### EXERCISE
Can you recast the data below as a JSON list of strings, one string per line and no blank lines, covering only the lines from the one with "Защита съобразена с" up to and including the one with "DROMETRIZOLE TRISILOXANE, GLYCERYL STEARATE"?
##### STUDY MATERIAL
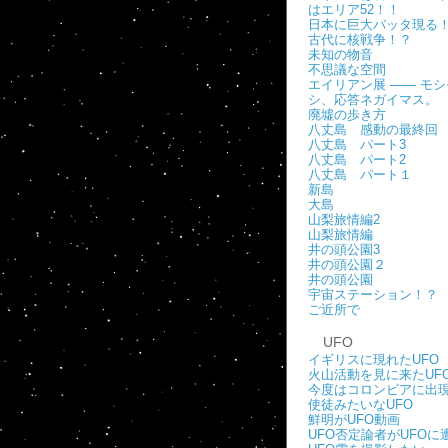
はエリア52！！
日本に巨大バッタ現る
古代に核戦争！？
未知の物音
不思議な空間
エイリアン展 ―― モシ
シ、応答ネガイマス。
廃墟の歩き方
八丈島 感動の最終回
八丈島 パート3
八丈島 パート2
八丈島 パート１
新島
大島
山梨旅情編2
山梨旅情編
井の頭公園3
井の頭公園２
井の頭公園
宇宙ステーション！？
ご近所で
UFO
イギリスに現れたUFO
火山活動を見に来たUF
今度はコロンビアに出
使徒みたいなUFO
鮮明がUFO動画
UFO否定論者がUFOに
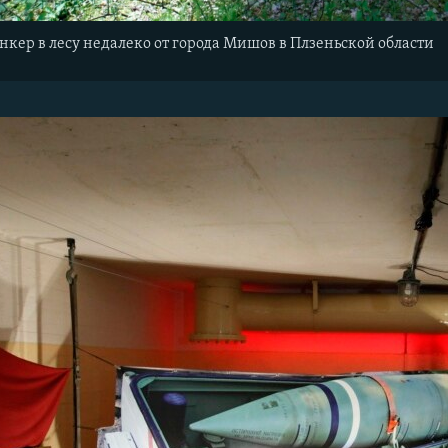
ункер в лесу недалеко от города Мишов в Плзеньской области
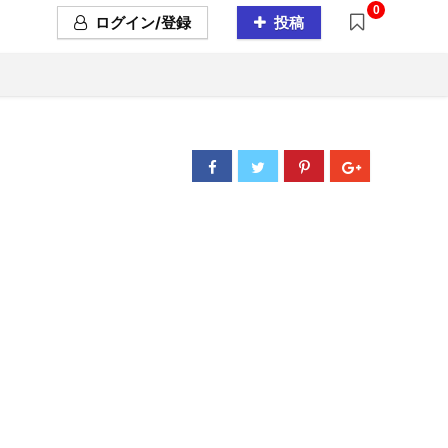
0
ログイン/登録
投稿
##########
##### STUDY MATERIAL
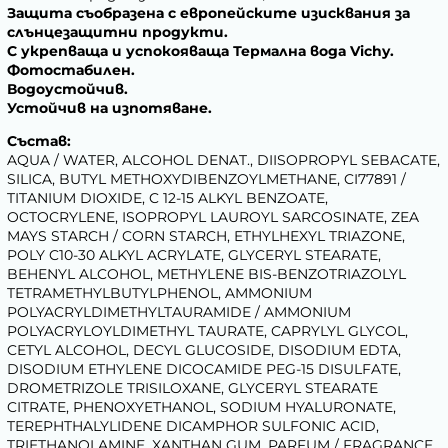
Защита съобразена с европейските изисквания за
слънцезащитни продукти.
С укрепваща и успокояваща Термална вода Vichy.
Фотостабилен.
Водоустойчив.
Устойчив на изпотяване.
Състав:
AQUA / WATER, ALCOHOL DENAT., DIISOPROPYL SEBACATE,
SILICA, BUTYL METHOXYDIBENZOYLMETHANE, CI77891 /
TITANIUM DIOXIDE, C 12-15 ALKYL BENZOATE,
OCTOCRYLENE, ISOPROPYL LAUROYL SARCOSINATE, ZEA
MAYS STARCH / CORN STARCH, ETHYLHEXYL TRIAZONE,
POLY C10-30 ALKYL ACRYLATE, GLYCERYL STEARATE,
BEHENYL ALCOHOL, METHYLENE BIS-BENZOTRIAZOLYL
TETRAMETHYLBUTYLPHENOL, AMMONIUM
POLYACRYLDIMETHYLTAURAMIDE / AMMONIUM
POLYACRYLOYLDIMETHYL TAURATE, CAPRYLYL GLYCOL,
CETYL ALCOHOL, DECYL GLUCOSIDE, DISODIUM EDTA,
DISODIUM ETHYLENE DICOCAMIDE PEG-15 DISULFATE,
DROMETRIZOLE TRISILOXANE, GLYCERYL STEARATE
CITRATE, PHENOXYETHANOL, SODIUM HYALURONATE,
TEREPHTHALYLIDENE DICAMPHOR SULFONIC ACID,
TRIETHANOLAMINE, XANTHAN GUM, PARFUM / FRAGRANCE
##########
##### STUDY MATERIAL
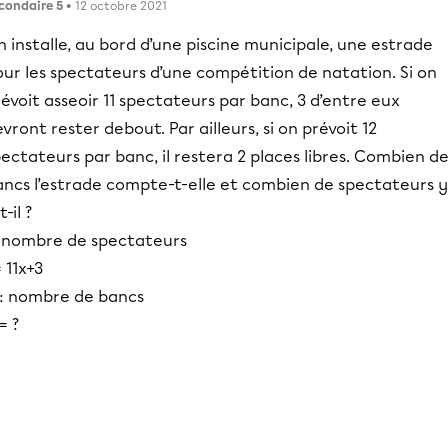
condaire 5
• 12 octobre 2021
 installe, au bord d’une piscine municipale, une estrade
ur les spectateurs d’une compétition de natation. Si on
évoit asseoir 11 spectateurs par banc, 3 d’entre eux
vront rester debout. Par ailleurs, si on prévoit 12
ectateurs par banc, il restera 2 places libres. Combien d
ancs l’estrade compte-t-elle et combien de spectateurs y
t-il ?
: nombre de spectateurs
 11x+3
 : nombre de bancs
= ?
##########
### SOLUTION
[
  "Защита съобразена с европейските изисквания за",
  "слънцезащитни продукти.",
  "С укрепваща и успокояваща Термална вода Vichy.",
  "Фотостабилен.",
  "Водоустойчив.",
  "Устойчив на изпотяване.",
  "Състав:",
  "AQUA / WATER, ALCOHOL DENAT., DIISOPROPYL SEBACATE,",
  "SILICA, BUTYL METHOXYDIBENZOYLMETHANE, CI77891 /",
  "TITANIUM DIOXIDE, C 12-15 ALKYL BENZOATE,",
  "OCTOCRYLENE, ISOPROPYL LAUROYL SARCOSINATE, ZEA",
  "MAYS STARCH / CORN STARCH, ETHYLHEXYL TRIAZONE,",
  "POLY C10-30 ALKYL ACRYLATE, GLYCERYL STEARATE,",
  "BEHENYL ALCOHOL, METHYLENE BIS-BENZOTRIAZOLYL",
  "TETRAMETHYLBUTYLPHENOL, AMMONIUM",
  "POLYACRYLDIMETHYLTAURAMIDE / AMMONIUM",
  "POLYACRYLOYLDIMETHYL TAURATE, CAPRYLYL GLYCOL,",
  "CETYL ALCOHOL, DECYL GLUCOSIDE, DISODIUM EDTA,",
  "DISODIUM ETHYLENE DICOCAMIDE PEG-15 DISULFATE,",
  "DROMETRIZOLE TRISILOXANE, GLYCERYL STEARATE"
]